One measure of a country’s economic strength is the scale and number of its modern corporations. In 2008, China had only 27 corporations in the Fortune Global 500, a small fraction of the United States’ 150. By 2021, China remarkably had surpassed the United States. The speed and timing of this historically unprecedented increase is puzzling—China’s corporate giants proliferated as growth steadily declined. Three unusual state policies explain the ascent of China’s corporate giants. The first is the massive and prolonged expansion of credit for infrastructure projects in response to the 2008 global financial crisis. The second is an intensifying drive by central and regional governments to merge state firms. The third is the strategic allocation of China’s massive foreign currency reserves to support corporate expansion abroad. These policies explain the surging numbers of China’s large corporations, most of which are state-owned instruments of national strategy. It is not clear that this development indicates economic strength, at least as conventionally understood. In this talk, political sociologist Andrew G. Walder will share his research on this topic.
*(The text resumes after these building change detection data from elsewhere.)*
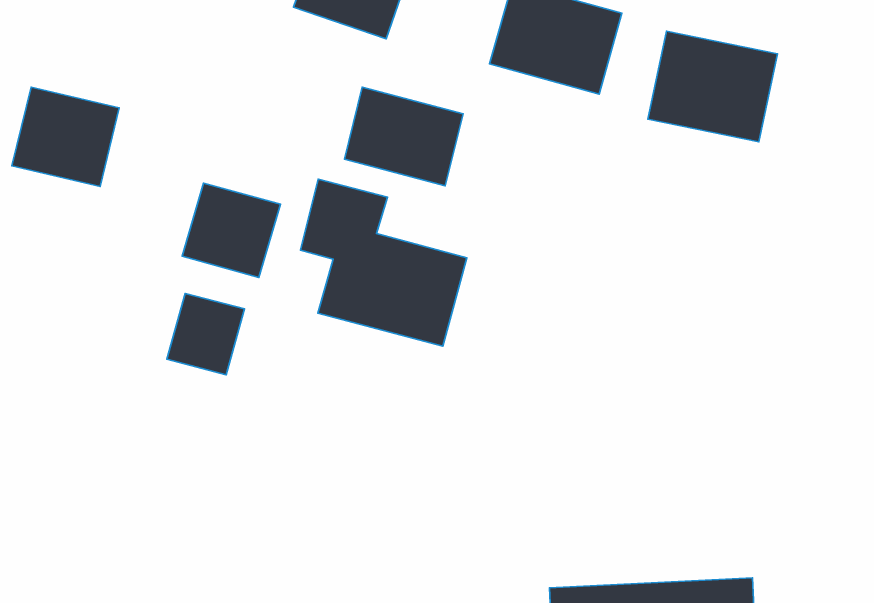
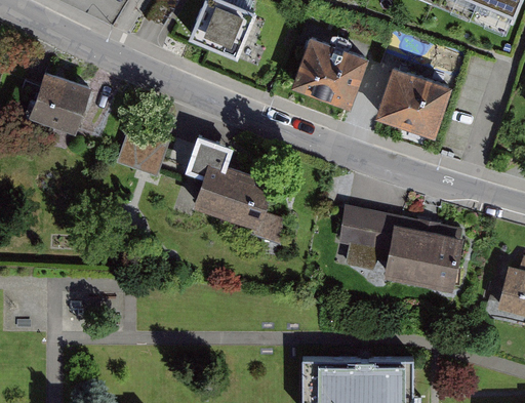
building: [344,87,463,186] -> none
building: [167,293,244,375] -> none
building: none -> [336,217,466,292]

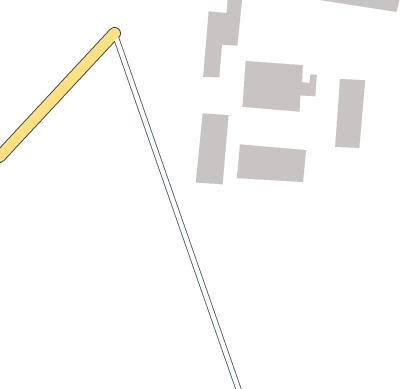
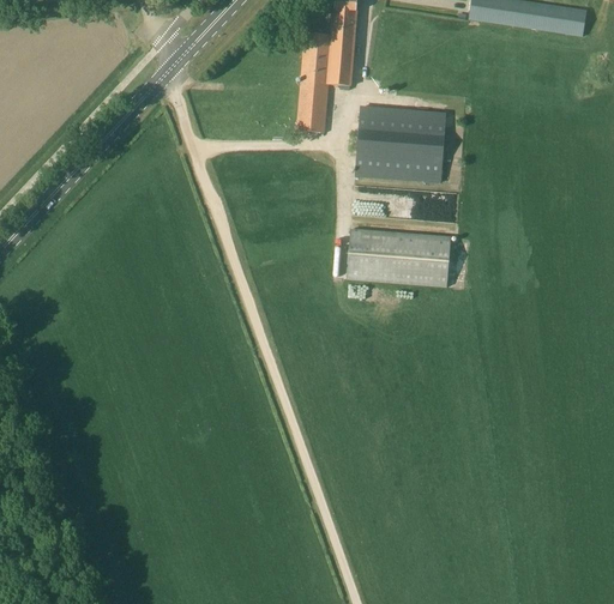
building: [334,78,366,149] -> none
building: [195,113,229,185] -> none

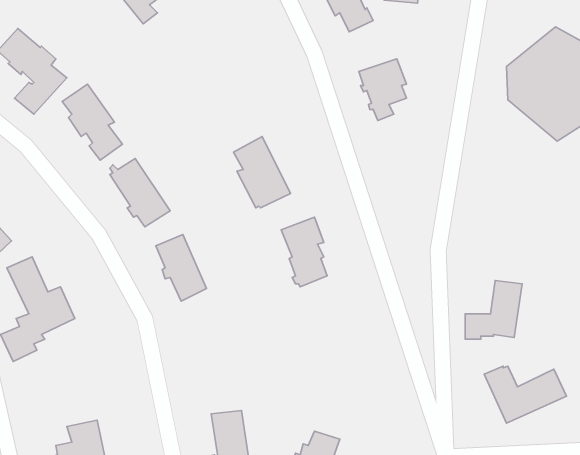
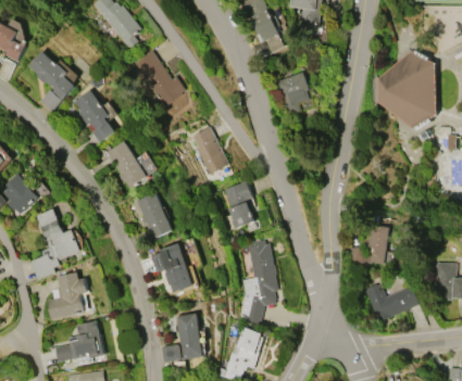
building: none -> [135,51,188,107]
building: none -> [236,238,279,325]
building: none -> [152,243,195,292]
building: none -> [48,272,90,319]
This event was jointly sponsored by the Department of Government and the Initiative for U.S.-China Dialogue on Global Issues at Georgetown University.
Andrew G. Walder is the Denise O'Leary and Kent Thiry Professor in the School of Humanities and Sciences and senior fellow in the Freeman Spogli Institute for International Studies at Stanford University. A political sociologist, Walder has long focused on the sources of conflict, stability, and change in communist regimes and their successor states. His publications on China have ranged from the political and economic organization of the Mao era to changing patterns of stratification, social mobility, and political conflict in the post-Mao era. Another focus of his research has been on the political economy of Soviet-type economies and their subsequent reform and restructuring. His current research focuses on popular political mobilization in late-1960s China and the subsequent collapse and rebuilding of the Chinese party-state.